## PROBLEM TO WORK ON
Please output every line in the following records, keeping each one unchanged.

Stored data

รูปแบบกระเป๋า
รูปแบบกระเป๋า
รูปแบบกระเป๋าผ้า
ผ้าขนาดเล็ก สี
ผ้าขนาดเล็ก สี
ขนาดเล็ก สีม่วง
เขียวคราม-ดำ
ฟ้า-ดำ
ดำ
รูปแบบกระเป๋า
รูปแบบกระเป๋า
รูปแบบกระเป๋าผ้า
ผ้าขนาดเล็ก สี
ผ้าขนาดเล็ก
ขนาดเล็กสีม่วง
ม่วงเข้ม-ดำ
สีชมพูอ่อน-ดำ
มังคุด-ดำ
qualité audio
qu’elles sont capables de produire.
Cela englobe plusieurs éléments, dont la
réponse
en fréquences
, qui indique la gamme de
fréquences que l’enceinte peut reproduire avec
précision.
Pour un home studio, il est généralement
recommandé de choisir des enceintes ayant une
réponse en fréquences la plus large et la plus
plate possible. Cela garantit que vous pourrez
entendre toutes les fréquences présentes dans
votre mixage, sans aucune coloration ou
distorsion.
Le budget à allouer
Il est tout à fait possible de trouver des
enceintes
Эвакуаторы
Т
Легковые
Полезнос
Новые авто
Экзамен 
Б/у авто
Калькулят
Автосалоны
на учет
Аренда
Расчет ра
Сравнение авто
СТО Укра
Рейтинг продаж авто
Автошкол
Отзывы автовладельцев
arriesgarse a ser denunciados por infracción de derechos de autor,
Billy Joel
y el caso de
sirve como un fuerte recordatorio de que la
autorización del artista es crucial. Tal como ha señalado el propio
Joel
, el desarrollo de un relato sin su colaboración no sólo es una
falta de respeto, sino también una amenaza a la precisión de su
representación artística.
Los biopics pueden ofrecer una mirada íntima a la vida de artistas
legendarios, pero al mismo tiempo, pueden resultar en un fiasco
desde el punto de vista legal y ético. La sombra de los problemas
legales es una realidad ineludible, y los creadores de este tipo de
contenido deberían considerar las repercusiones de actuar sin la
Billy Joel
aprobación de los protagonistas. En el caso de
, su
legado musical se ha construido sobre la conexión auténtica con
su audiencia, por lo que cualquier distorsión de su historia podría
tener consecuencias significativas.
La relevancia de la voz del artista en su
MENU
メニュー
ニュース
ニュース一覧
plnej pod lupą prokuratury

## RESPONSE
รูปแบบกระเป๋า
รูปแบบกระเป๋า
รูปแบบกระเป๋าผ้า
ผ้าขนาดเล็ก สี
ผ้าขนาดเล็ก สี
ขนาดเล็ก สีม่วง
เขียวคราม-ดำ
ฟ้า-ดำ
ดำ
รูปแบบกระเป๋า
รูปแบบกระเป๋า
รูปแบบกระเป๋าผ้า
ผ้าขนาดเล็ก สี
ผ้าขนาดเล็ก
ขนาดเล็กสีม่วง
ม่วงเข้ม-ดำ
สีชมพูอ่อน-ดำ
มังคุด-ดำ
qualité audio
qu’elles sont capables de produire.
Cela englobe plusieurs éléments, dont la
réponse
en fréquences
, qui indique la gamme de
fréquences que l’enceinte peut reproduire avec
précision.
Pour un home studio, il est généralement
recommandé de choisir des enceintes ayant une
réponse en fréquences la plus large et la plus
plate possible. Cela garantit que vous pourrez
entendre toutes les fréquences présentes dans
votre mixage, sans aucune coloration ou
distorsion.
Le budget à allouer
Il est tout à fait possible de trouver des
enceintes
Эвакуаторы
Т
Легковые
Полезнос
Новые авто
Экзамен 
Б/у авто
Калькулят
Автосалоны
на учет
Аренда
Расчет ра
Сравнение авто
СТО Укра
Рейтинг продаж авто
Автошкол
Отзывы автовладельцев
arriesgarse a ser denunciados por infracción de derechos de autor,
Billy Joel
y el caso de
sirve como un fuerte recordatorio de que la
autorización del artista es crucial. Tal como ha señalado el propio
Joel
, el desarrollo de un relato sin su colaboración no sólo es una
falta de respeto, sino también una amenaza a la precisión de su
representación artística.
Los biopics pueden ofrecer una mirada íntima a la vida de artistas
legendarios, pero al mismo tiempo, pueden resultar en un fiasco
desde el punto de vista legal y ético. La sombra de los problemas
legales es una realidad ineludible, y los creadores de este tipo de
contenido deberían considerar las repercusiones de actuar sin la
Billy Joel
aprobación de los protagonistas. En el caso de
, su
legado musical se ha construido sobre la conexión auténtica con
su audiencia, por lo que cualquier distorsión de su historia podría
tener consecuencias significativas.
La relevancia de la voz del artista en su
MENU
メニュー
ニュース
ニュース一覧
plnej pod lupą prokuratury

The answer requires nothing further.